Place your jewels with tweezers. Again, these are acrylic jewels. Holy moly, don't do this with Swarovski. Please. Basically, I pick up any jewels that are face up and then let go of them when they are where I want them to go (without touching the glue, which you'll figure out, but until you do, wipe the tweezers frequently), and then close the tweezers and push on the top of the jewel to make sure it's in the spot.
It takes a while. But I think it's fun. I also think spinning my own yarn is fun. This might be an indicator of my crafting personality, and a sign that we might not match. If we're not compatible in this way, you may want to proceed with caution. Start small. (There, I did a disclaimer... that was awfully nice of me. Wouldn't you say?)

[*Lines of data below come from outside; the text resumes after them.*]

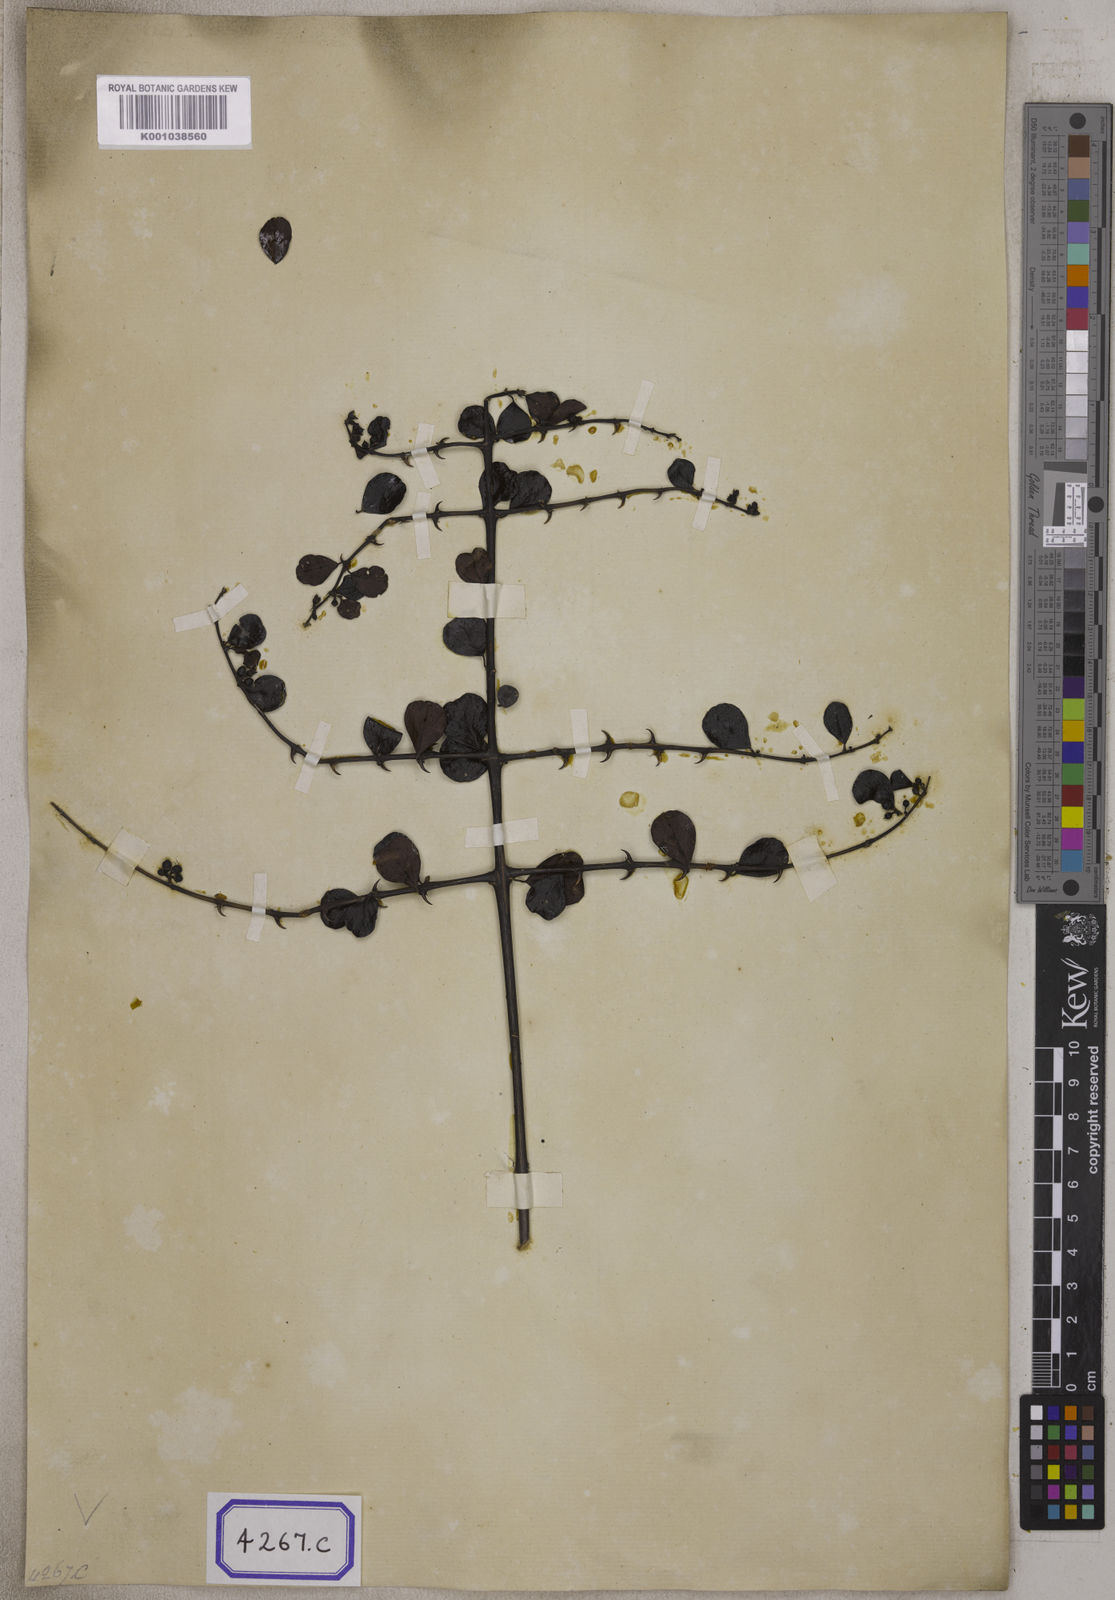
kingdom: Plantae
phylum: Tracheophyta
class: Magnoliopsida
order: Rosales
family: Rhamnaceae
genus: Ceanothus
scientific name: Ceanothus
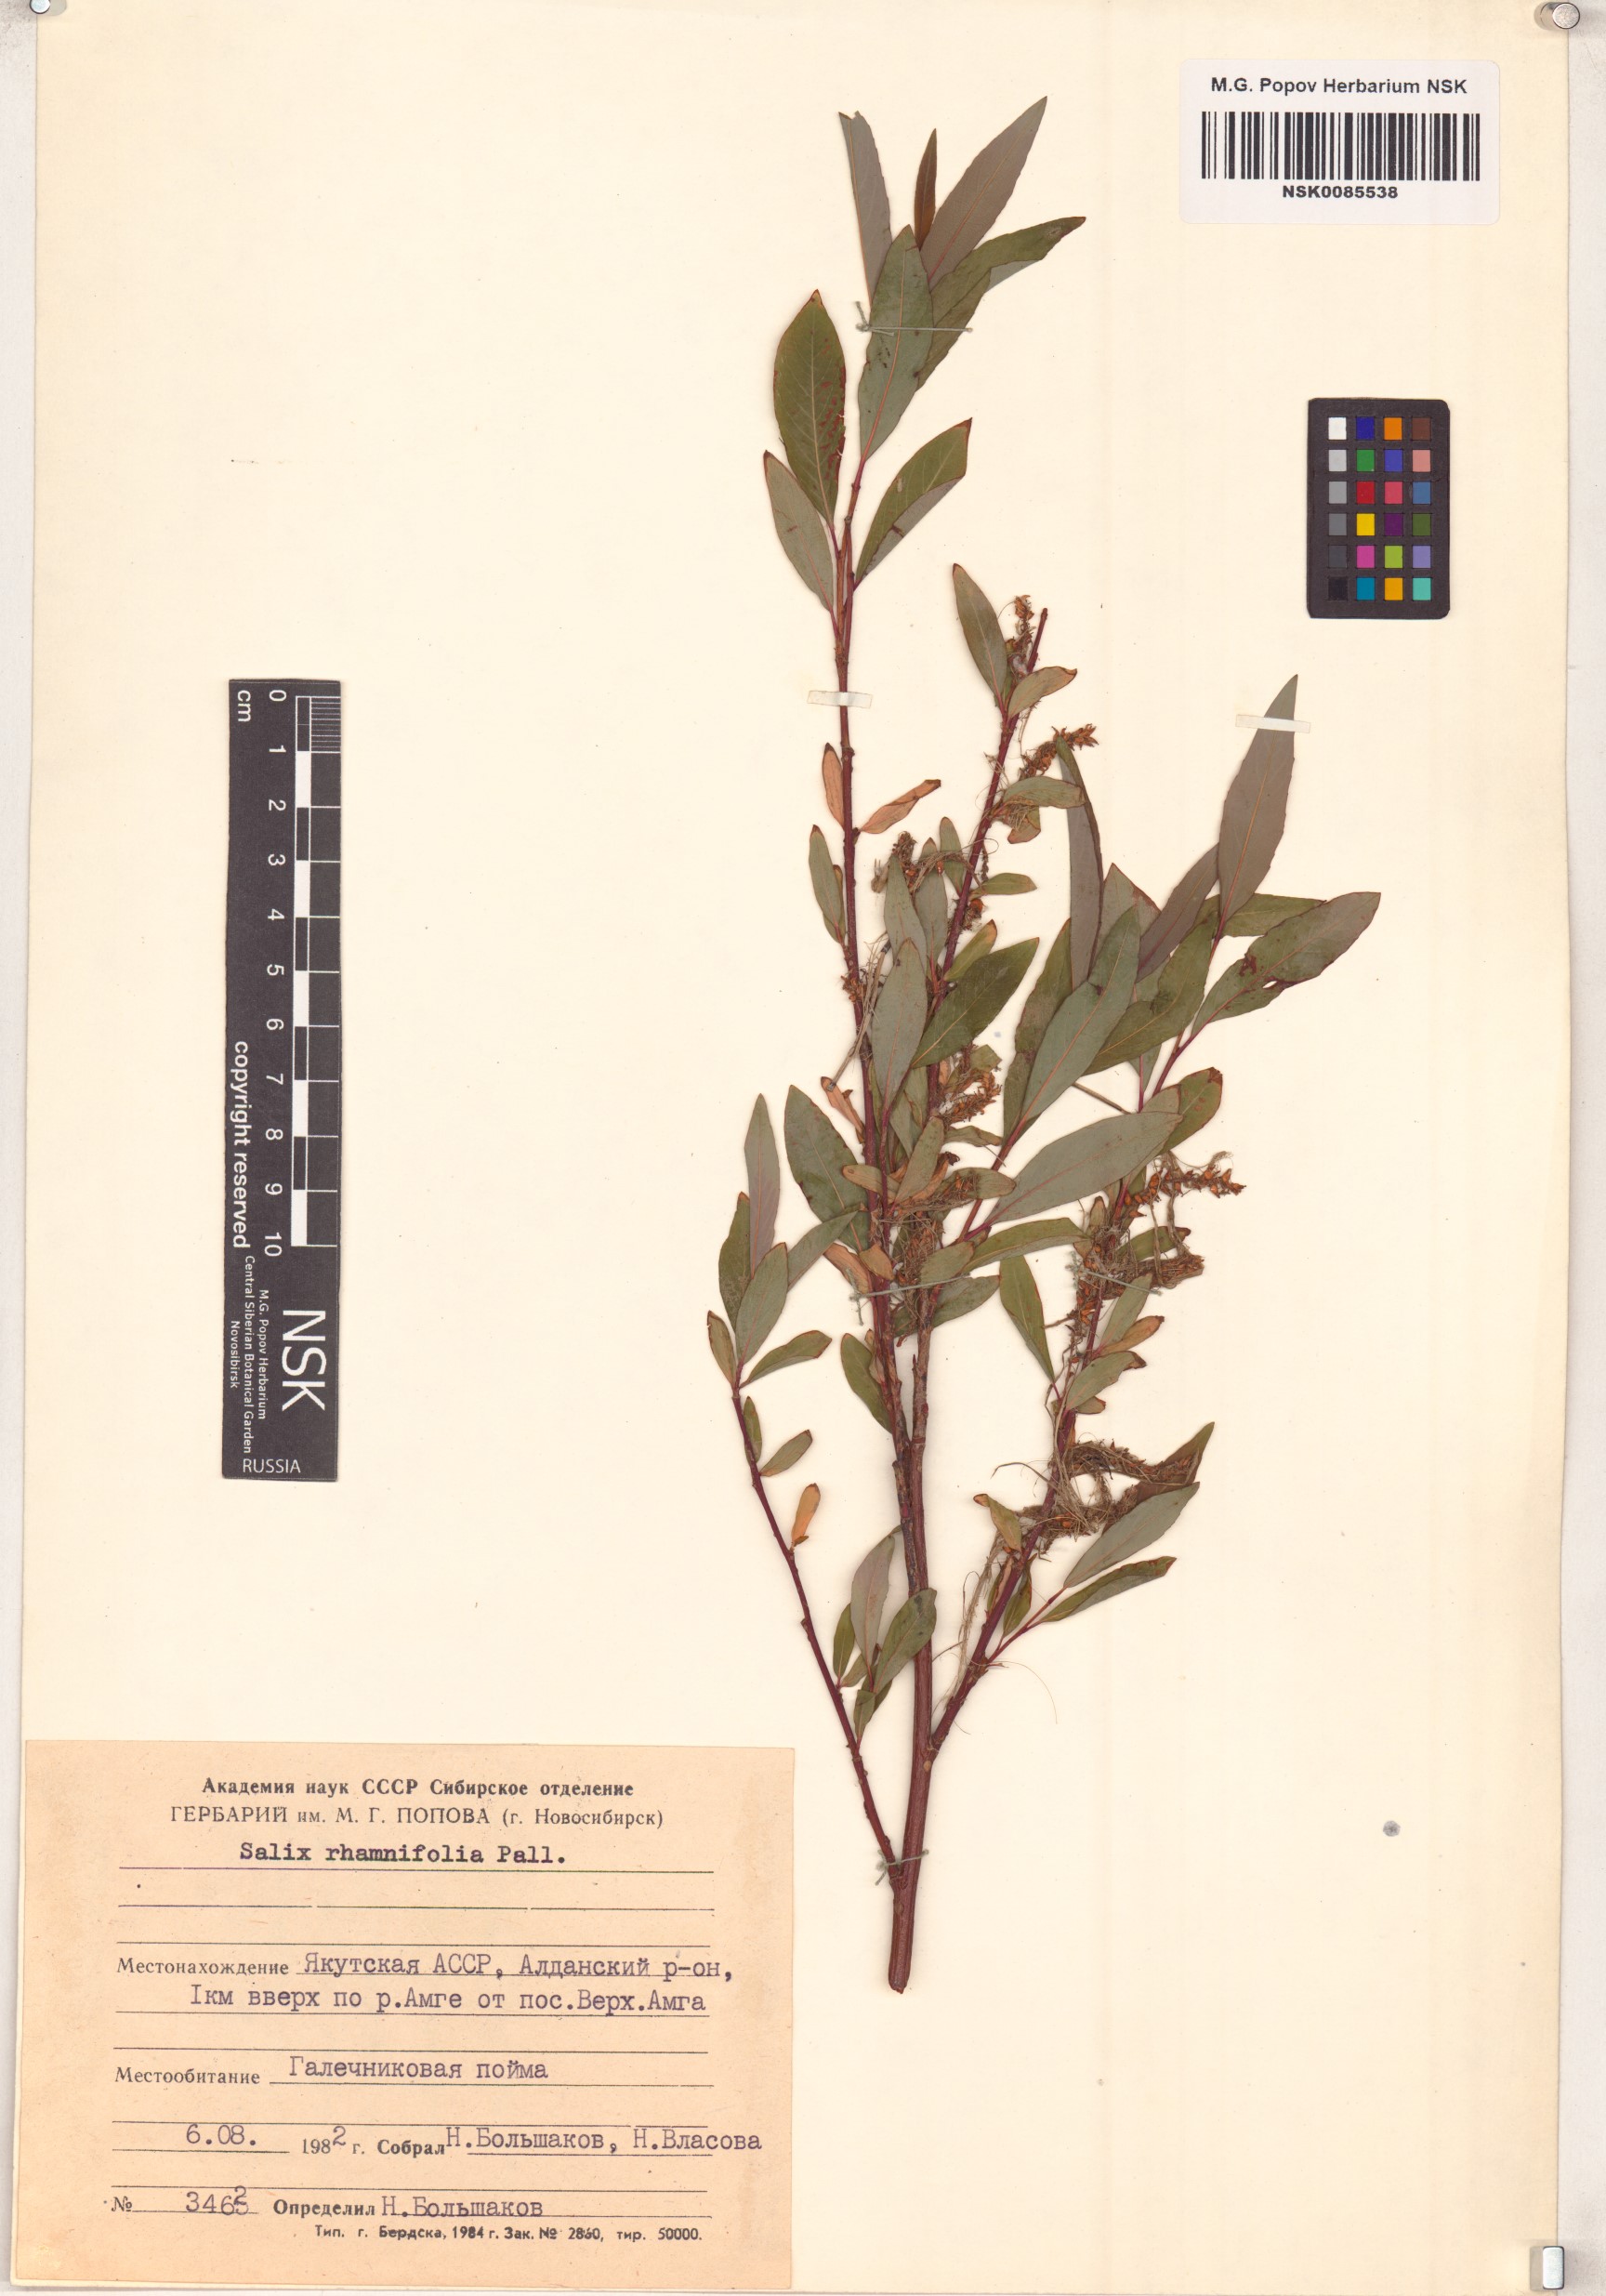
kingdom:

I added extra fun shapes once the other swirl was there because apparently 100 little jewels in a lovely swirling row is just not enough bling for me. Again, personality indicator, etc., we may not match, proceed with caution, blah, blah, blah. ^_~
There's my final title before it dried. I need to take a picture of it dry so that you can see how perfectly the glue disappears. It doesn't just dry clear. It dries smaller. So the HUGE pile of white glue you see will be clearer and a bit smaller once it's completely dry. This process takes a long time, by the way. At least an hour. Maybe two, even though it says it's quick dry adhesive.